For two-color holographic recording, the reference and signal beams are fixed to a particular wavelength (green, red or IR) and the sensitizing/gating beam is a separate, shorter wavelength (blue or UV). The sensitizing/gating beam is used to sensitize the material before and during the recording process, while the information is recorded in the crystal via the reference and signal beams. It is shone intermittently on the crystal during the recording process for measuring the diffracted beam intensity. Readout is achieved by illumination with the reference beam alone. Hence the readout beam with a longer wavelength would not be able to excite the recombined electrons from the deep trap centers during readout, as they need the sensitizing light with shorter wavelength to erase them.
Usually, for two-color holographic recording, two different dopants are required to promote trap centers, which belong to transition metal and rare earth elements and are sensitive to certain wavelengths. By using two dopants, more trap centers would be created in the Lithium niobate crystal. Namely a shallow and a deep trap would be created. The concept now is to use the sensitizing light to excite electrons from the deep trap farther from the valence band to the conduction band and then to recombine at the shallow traps nearer to the conduction band. The reference and signal beam would then be used to excite the electrons from the shallow traps back to the deep traps. The information would hence be stored in the deep traps. Reading would be done with the reference beam since the electrons can no longer be excited out of the deep traps by the long wavelength beam.
For a doubly doped LiNbO3 crystal there exists an optimum oxidation/reduction state for desired performance. This optimum depends on the doping levels of shallow and deep traps as well as the annealing conditions for the crystal samples. This optimum state generally occurs when 95 – 98% of the deep traps are filled. In a strongly oxidized sample holograms cannot be easily recorded and the diffraction efficiency is very low. This is because the shallow trap is completely empty and the deep trap is also almost devoid of electrons. In a highly reduced sample on the other hand, the deep traps are completely filled and the shallow traps are also partially filled. This results in very good sensitivity (fast recording) and high diffraction efficiency due to the availability of electrons in the shallow traps. However during readout, all the deep traps get filled quickly and the resulting holograms reside in the shallow traps where they are totally erased by further readout. Hence after extensive readout the diffraction efficiency drops to zero and the hologram stored cannot be fixed.

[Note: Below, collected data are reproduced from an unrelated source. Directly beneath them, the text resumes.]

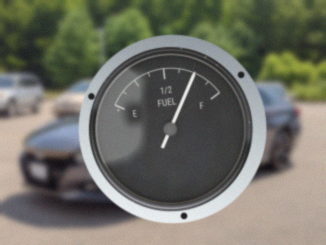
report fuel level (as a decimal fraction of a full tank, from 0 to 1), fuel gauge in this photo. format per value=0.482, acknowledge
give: value=0.75
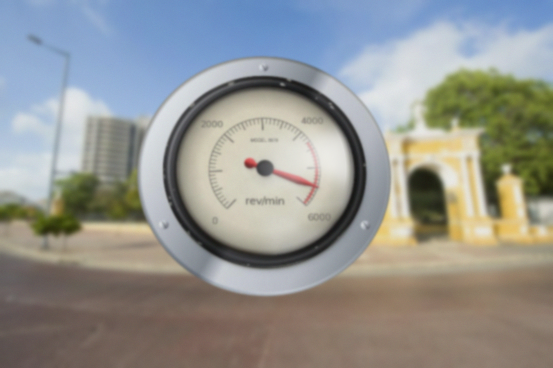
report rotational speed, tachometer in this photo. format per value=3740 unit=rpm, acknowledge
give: value=5500 unit=rpm
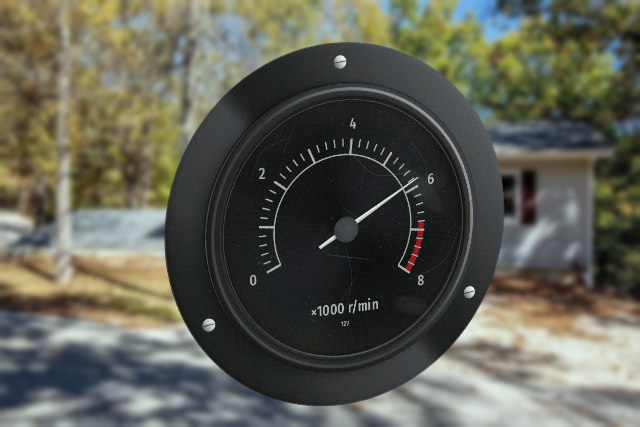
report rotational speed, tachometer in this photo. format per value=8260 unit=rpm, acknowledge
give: value=5800 unit=rpm
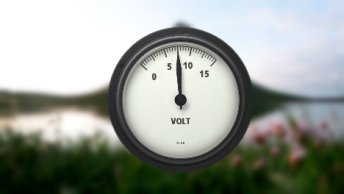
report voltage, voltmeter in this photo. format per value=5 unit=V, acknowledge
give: value=7.5 unit=V
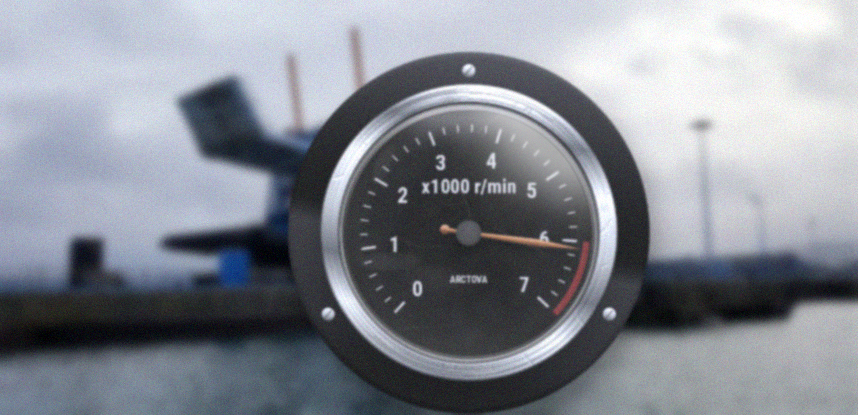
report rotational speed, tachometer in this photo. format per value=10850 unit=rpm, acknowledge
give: value=6100 unit=rpm
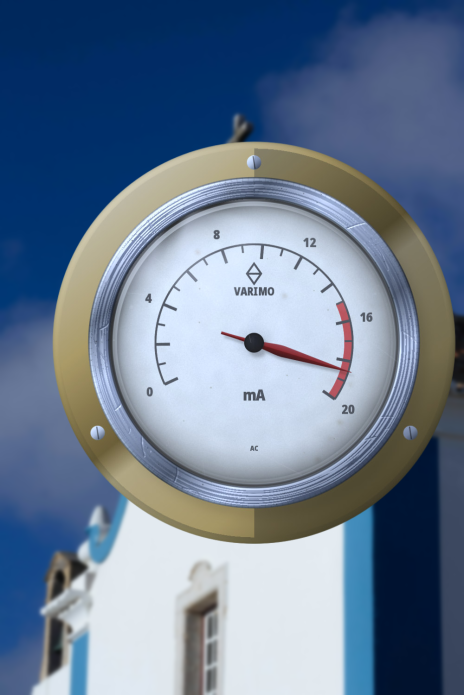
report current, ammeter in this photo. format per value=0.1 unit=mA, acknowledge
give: value=18.5 unit=mA
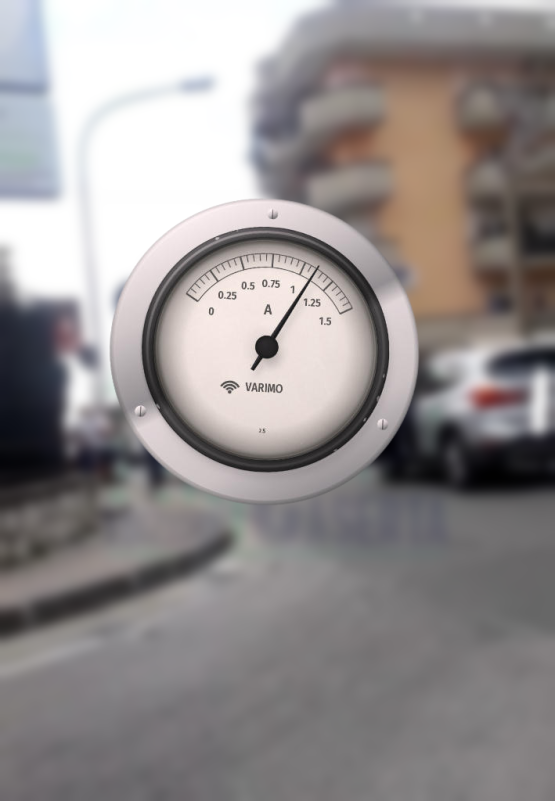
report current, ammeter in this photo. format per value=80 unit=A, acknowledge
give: value=1.1 unit=A
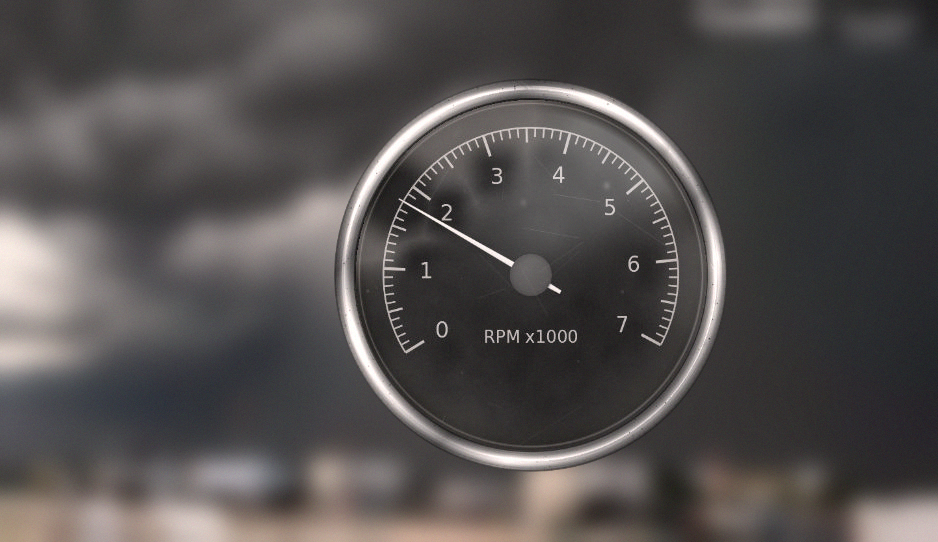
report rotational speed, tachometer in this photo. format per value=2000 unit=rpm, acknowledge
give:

The three main companies involved in developing holographic memory, as of 2002, were InPhase, Polaroid spinoff Aprilis, and Optware of Japan. Although holographic memory has been discussed since the 1960s, and has been touted for near-term commercial application at least since 2001, it has yet to convince critics that it can find a viable market. As of 2002, planned holographic products did not aim to compete head to head with hard drives, but instead to find a market niche based on virtues such as speed of access.

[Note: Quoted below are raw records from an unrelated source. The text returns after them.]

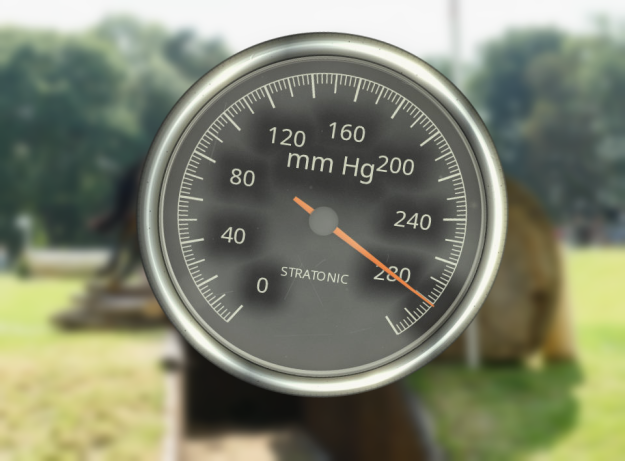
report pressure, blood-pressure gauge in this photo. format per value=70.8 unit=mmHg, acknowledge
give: value=280 unit=mmHg
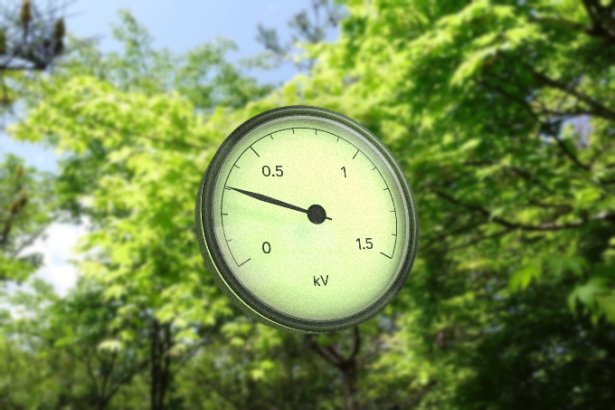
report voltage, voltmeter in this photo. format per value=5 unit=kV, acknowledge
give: value=0.3 unit=kV
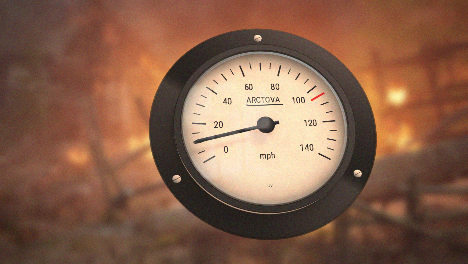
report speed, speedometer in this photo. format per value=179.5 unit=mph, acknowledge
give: value=10 unit=mph
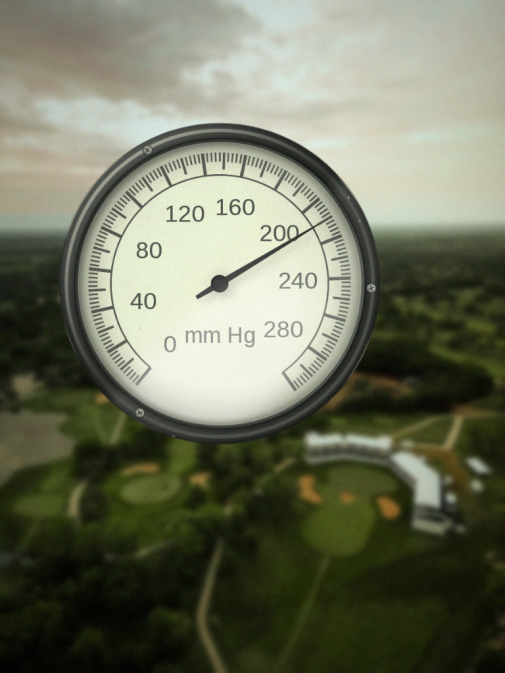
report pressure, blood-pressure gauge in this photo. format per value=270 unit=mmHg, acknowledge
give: value=210 unit=mmHg
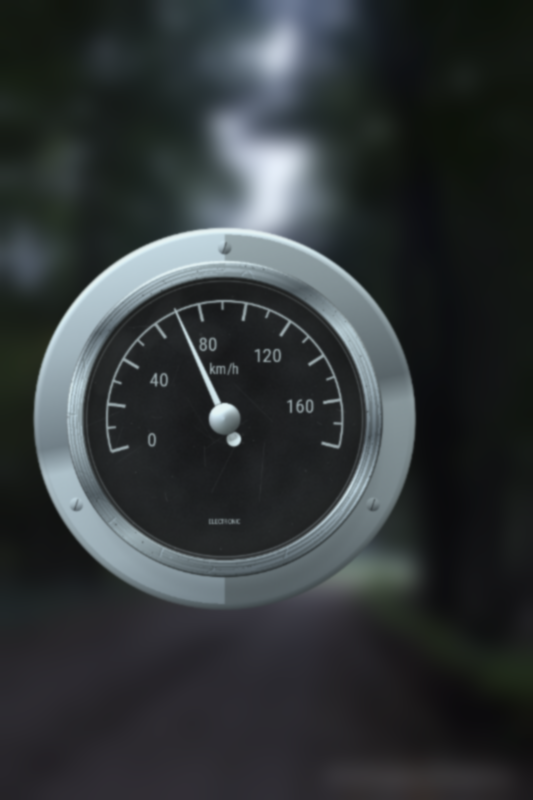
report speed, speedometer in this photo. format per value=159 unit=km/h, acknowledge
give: value=70 unit=km/h
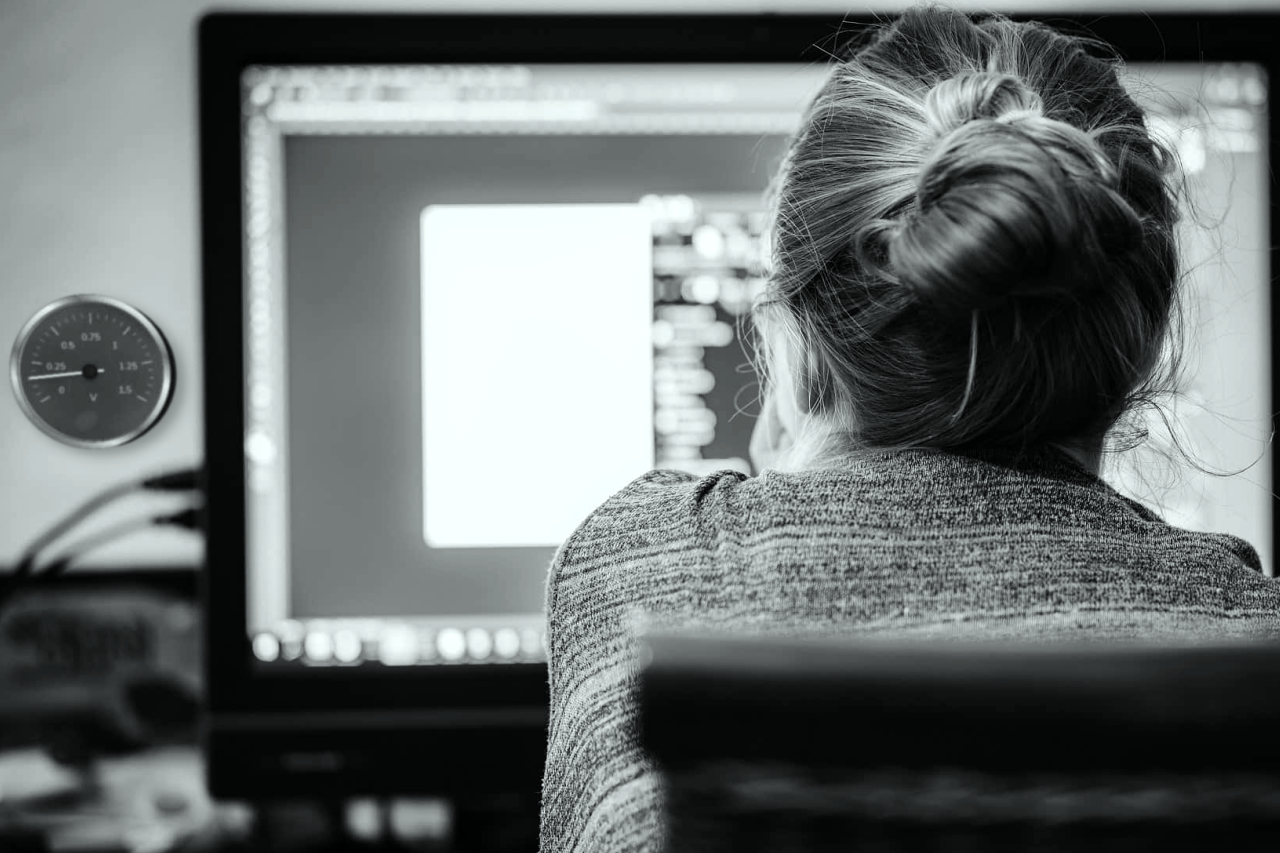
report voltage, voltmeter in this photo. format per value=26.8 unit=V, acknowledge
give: value=0.15 unit=V
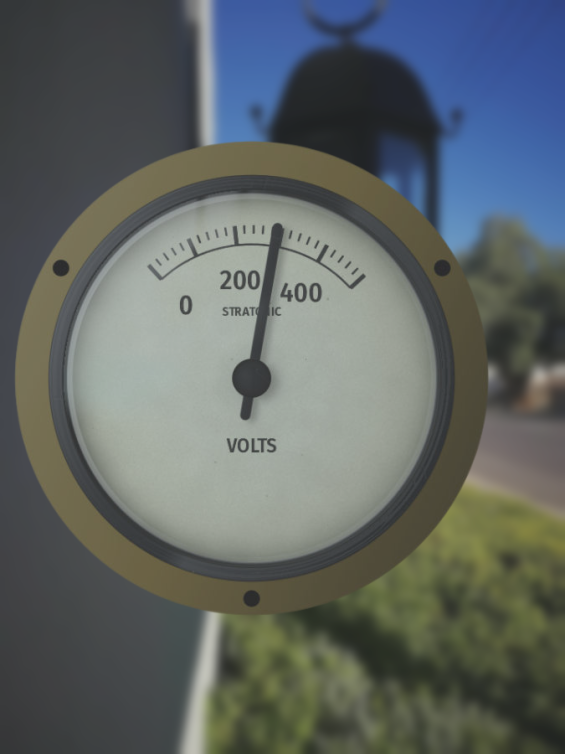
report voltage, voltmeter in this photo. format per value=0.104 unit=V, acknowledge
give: value=290 unit=V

It is believed that Nintendo will be the first video game console maker to implement holographic data storage due to the recent uncovering of a Joint Research Agreement (a written contract, grant, or cooperative agreement entered into by two or more persons or entities for the performance of experimental, developmental, or research work in the field of the claimed invention) between InPhase and Nintendo.
Nintendo is also mentioned in the patent as a joint applicant: "... disclosure is herein made that the claimed invention was made pursuant to a Joint Research Agreement as defined in 35 U.S.C. 103 (c)(3), that was in effect on or before the date the claimed invention was made, and as a result of activities undertaken within the scope of the Joint Research Agreement, by or on the behalf of Nintendo Co., and InPhase Technologies, Inc."